• **THE PROBLEM**: Down to the final line, reproduce the entries that follow exactly.

Data records
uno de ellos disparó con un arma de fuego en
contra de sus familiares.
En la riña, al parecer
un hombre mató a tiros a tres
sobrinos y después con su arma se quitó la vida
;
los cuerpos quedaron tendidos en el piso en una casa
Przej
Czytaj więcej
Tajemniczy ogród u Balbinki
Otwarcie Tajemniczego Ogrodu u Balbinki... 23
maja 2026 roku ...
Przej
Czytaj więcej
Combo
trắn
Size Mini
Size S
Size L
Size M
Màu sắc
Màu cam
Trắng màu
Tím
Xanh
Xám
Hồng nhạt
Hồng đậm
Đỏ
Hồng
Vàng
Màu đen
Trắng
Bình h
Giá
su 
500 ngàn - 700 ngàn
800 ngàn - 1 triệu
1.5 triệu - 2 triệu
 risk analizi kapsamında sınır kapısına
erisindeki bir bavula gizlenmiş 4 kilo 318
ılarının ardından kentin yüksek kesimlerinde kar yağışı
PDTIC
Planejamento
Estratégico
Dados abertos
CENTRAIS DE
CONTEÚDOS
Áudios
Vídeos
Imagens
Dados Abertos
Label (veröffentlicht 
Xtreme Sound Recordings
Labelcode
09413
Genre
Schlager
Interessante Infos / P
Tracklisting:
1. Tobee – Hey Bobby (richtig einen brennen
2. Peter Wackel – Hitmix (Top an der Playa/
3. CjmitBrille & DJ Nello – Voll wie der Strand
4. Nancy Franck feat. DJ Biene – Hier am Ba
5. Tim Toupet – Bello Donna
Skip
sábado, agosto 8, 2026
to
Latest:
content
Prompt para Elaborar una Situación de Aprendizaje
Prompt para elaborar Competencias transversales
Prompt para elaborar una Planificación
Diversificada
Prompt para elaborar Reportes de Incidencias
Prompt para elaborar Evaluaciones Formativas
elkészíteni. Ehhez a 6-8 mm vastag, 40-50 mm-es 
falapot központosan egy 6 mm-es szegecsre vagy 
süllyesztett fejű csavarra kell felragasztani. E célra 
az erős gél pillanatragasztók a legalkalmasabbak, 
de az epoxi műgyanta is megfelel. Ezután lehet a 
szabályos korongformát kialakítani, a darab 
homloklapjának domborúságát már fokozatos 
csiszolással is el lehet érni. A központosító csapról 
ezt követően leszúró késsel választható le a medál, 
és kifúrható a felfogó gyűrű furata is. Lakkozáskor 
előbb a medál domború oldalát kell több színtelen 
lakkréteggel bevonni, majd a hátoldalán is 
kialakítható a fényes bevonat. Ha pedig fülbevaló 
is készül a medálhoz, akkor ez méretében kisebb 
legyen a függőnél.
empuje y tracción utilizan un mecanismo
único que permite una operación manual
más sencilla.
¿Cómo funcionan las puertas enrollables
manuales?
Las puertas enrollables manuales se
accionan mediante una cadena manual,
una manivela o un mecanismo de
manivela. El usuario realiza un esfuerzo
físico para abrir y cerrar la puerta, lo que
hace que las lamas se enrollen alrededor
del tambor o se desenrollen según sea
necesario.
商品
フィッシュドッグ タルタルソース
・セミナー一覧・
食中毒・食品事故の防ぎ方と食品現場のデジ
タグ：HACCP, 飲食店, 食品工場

• **WRITTEN SOLUTION**:
uno de ellos disparó con un arma de fuego en
contra de sus familiares.
En la riña, al parecer
un hombre mató a tiros a tres
sobrinos y después con su arma se quitó la vida
;
los cuerpos quedaron tendidos en el piso en una casa
Przej
Czytaj więcej
Tajemniczy ogród u Balbinki
Otwarcie Tajemniczego Ogrodu u Balbinki... 23
maja 2026 roku ...
Przej
Czytaj więcej
Combo
trắn
Size Mini
Size S
Size L
Size M
Màu sắc
Màu cam
Trắng màu
Tím
Xanh
Xám
Hồng nhạt
Hồng đậm
Đỏ
Hồng
Vàng
Màu đen
Trắng
Bình h
Giá
su 
500 ngàn - 700 ngàn
800 ngàn - 1 triệu
1.5 triệu - 2 triệu
 risk analizi kapsamında sınır kapısına
erisindeki bir bavula gizlenmiş 4 kilo 318
ılarının ardından kentin yüksek kesimlerinde kar yağışı
PDTIC
Planejamento
Estratégico
Dados abertos
CENTRAIS DE
CONTEÚDOS
Áudios
Vídeos
Imagens
Dados Abertos
Label (veröffentlicht 
Xtreme Sound Recordings
Labelcode
09413
Genre
Schlager
Interessante Infos / P
Tracklisting:
1. Tobee – Hey Bobby (richtig einen brennen
2. Peter Wackel – Hitmix (Top an der Playa/
3. CjmitBrille & DJ Nello – Voll wie der Strand
4. Nancy Franck feat. DJ Biene – Hier am Ba
5. Tim Toupet – Bello Donna
Skip
sábado, agosto 8, 2026
to
Latest:
content
Prompt para Elaborar una Situación de Aprendizaje
Prompt para elaborar Competencias transversales
Prompt para elaborar una Planificación
Diversificada
Prompt para elaborar Reportes de Incidencias
Prompt para elaborar Evaluaciones Formativas
elkészíteni. Ehhez a 6-8 mm vastag, 40-50 mm-es 
falapot központosan egy 6 mm-es szegecsre vagy 
süllyesztett fejű csavarra kell felragasztani. E célra 
az erős gél pillanatragasztók a legalkalmasabbak, 
de az epoxi műgyanta is megfelel. Ezután lehet a 
szabályos korongformát kialakítani, a darab 
homloklapjának domborúságát már fokozatos 
csiszolással is el lehet érni. A központosító csapról 
ezt követően leszúró késsel választható le a medál, 
és kifúrható a felfogó gyűrű furata is. Lakkozáskor 
előbb a medál domború oldalát kell több színtelen 
lakkréteggel bevonni, majd a hátoldalán is 
kialakítható a fényes bevonat. Ha pedig fülbevaló 
is készül a medálhoz, akkor ez méretében kisebb 
legyen a függőnél.
empuje y tracción utilizan un mecanismo
único que permite una operación manual
más sencilla.
¿Cómo funcionan las puertas enrollables
manuales?
Las puertas enrollables manuales se
accionan mediante una cadena manual,
una manivela o un mecanismo de
manivela. El usuario realiza un esfuerzo
físico para abrir y cerrar la puerta, lo que
hace que las lamas se enrollen alrededor
del tambor o se desenrollen según sea
necesario.
商品
フィッシュドッグ タルタルソース
・セミナー一覧・
食中毒・食品事故の防ぎ方と食品現場のデジ
タグ：HACCP, 飲食店, 食品工場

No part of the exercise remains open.